Mr. Pendleton to Mr. Bayard.

No. 545.]

Sir: The accompanying article, with translation, taken from the Berlin Gazette of the 1st instant, has not been contradicted, and shows that notwithstanding the exclusion of American pork, as well as that of Danish, Swedish, and Norwegian origin, the trichina of which the German Government seems to have such fear exists in the pork of German origin, and the disease prevails among those who eat the pork to an alarming extent.

I have, etc.,

Geo. H. Pendleton.
[Page 585]
[Inclosure in No. 545.—Translation.
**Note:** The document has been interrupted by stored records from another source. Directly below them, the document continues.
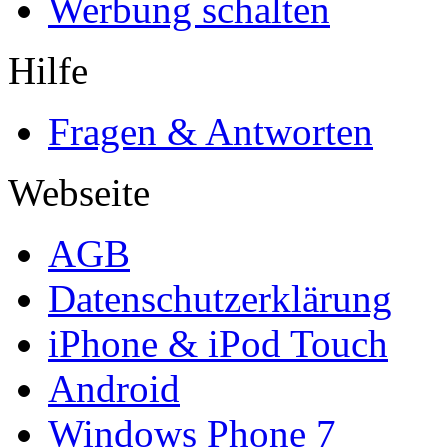
Werbung schalten
Hilfe
Fragen & Antworten
Webseite
AGB
Datenschutzerklärung
iPhone & iPod Touch
Android
Windows Phone 7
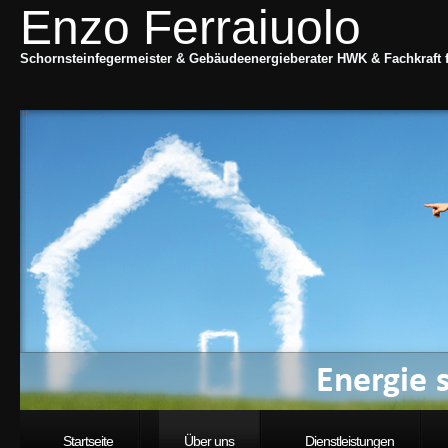
Enzo Ferraiuolo
Schornsteinfegermeister & Gebäudeenergieberater HWK & Fachkraft
Startseite
Über uns
Dienstleistungen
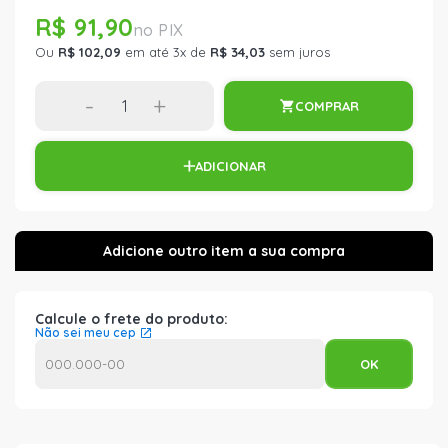
R$ 91,90
Ou
R$ 102,09
em até 3x de
R$ 34,03
sem juros
-
+
COMPRAR
ADICIONAR
Calcule o frete do produto:
Não sei meu cep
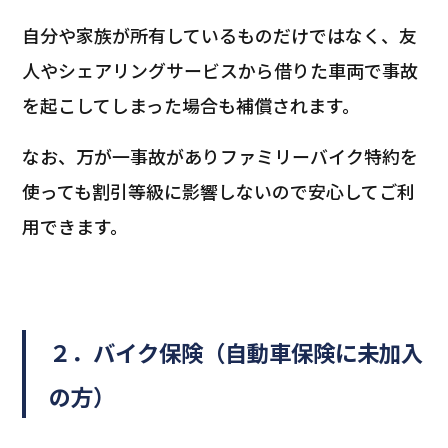
自分や家族が所有しているものだけではなく、友
人やシェアリングサービスから借りた車両で事故
を起こしてしまった場合も補償されます。
なお、万が一事故がありファミリーバイク特約を
使っても割引等級に影響しないので安心してご利
用できます。
２．バイク保険（自動車保険に未加入
の方）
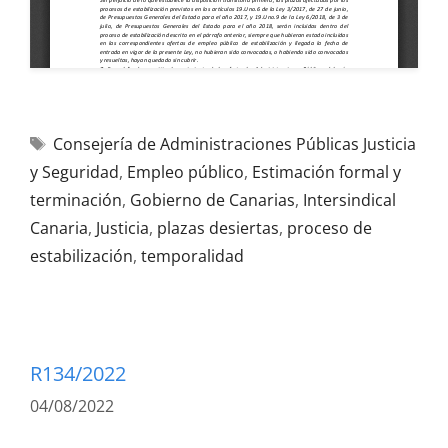
Consejería de Administraciones Públicas Justicia
y Seguridad
,
Empleo público
,
Estimación formal y
terminación
,
Gobierno de Canarias
,
Intersindical
Canaria
,
Justicia
,
plazas desiertas
,
proceso de
estabilización
,
temporalidad
R134/2022
04/08/2022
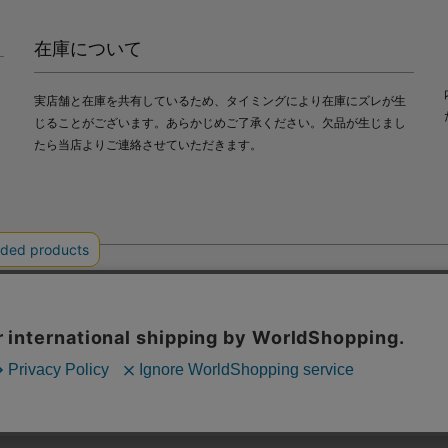
在庫について
実店舗と在庫を共有しているため、タイミングにより在庫にズレが生
じることがございます。あらかじめご了承ください。欠品が生じまし
たら当店よりご連絡させていただきます。
会社中川政七商店
び利便性向上のためにクッキー（Cookie）を使用いたします。詳細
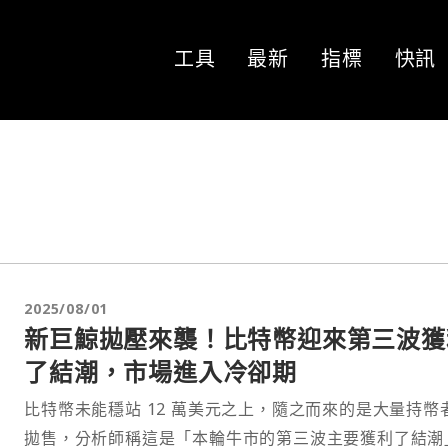
工具
最新
指標
快訊
2025/08/01
新巨鯨拋壓來襲！比特幣迎來第三波獲
了結潮，市場進入冷卻期
比特幣未能穩站 12 萬美元之上，隨之而來的是大量持幣
拋售，分析師稱這是「本輪牛市的第三波主要獲利了結潮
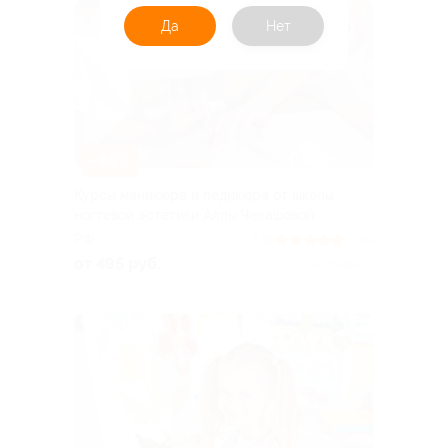
Да
Нет
–85%
Курсы маникюра и педикюра от школы
ногтевой эстетики Аллы Чекашовой
РФ
5.0
(134)
от 495 руб.
Куплено 8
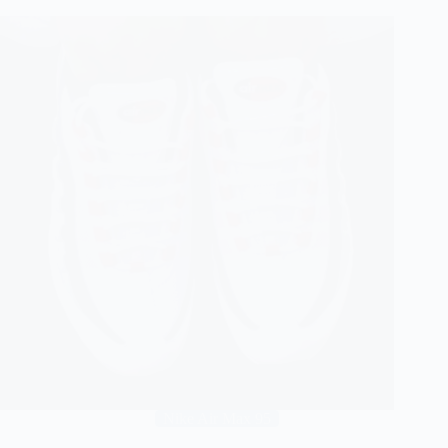
Nike Air Max 95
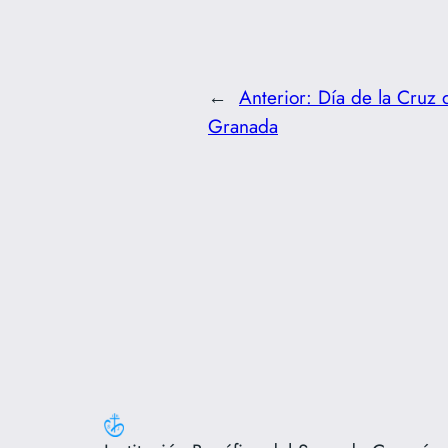
←
Anterior:
Día de la Cruz 
Granada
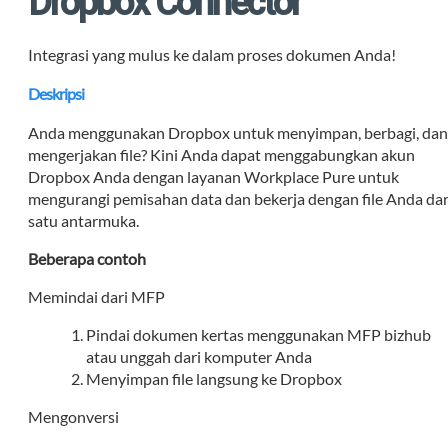
Dropbox Connector
Integrasi yang mulus ke dalam proses dokumen Anda!
Deskripsi
Anda menggunakan Dropbox untuk menyimpan, berbagi, da
mengerjakan file? Kini Anda dapat menggabungkan akun
Dropbox Anda dengan layanan Workplace Pure untuk
mengurangi pemisahan data dan bekerja dengan file Anda dar
satu antarmuka.
Beberapa contoh
Memindai dari MFP
Pindai dokumen kertas menggunakan MFP bizhub
atau unggah dari komputer Anda
Menyimpan file langsung ke Dropbox
Mengonversi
Berlin Zeitung.]

trichina epidemic.

Not less than one hundred and fifty persons in Unterhainsdorf, near Reichenbach, have been attacked by trichinosis, and, alas, nearly all of them must die after endless sufferings. With greatly swollen bodies, earth-colored faces, lamed in all of their members, the unhappy ones await their release. Among the few who escaped the contagion is the teacher of the village, who strenuously insisted on the examination of the meat, which the host, who had slaughtered the hogs, refused, because he did not believe in trichina. The last victim up to this time (the thirty-third) is the tradesman Seifert in Unterhainsdorf. He was persuaded, on leaving the Malz Hotel, to buy a small sausage for 12 pfennigs, because it was delicate, followed the advice, and ate death in the sausage.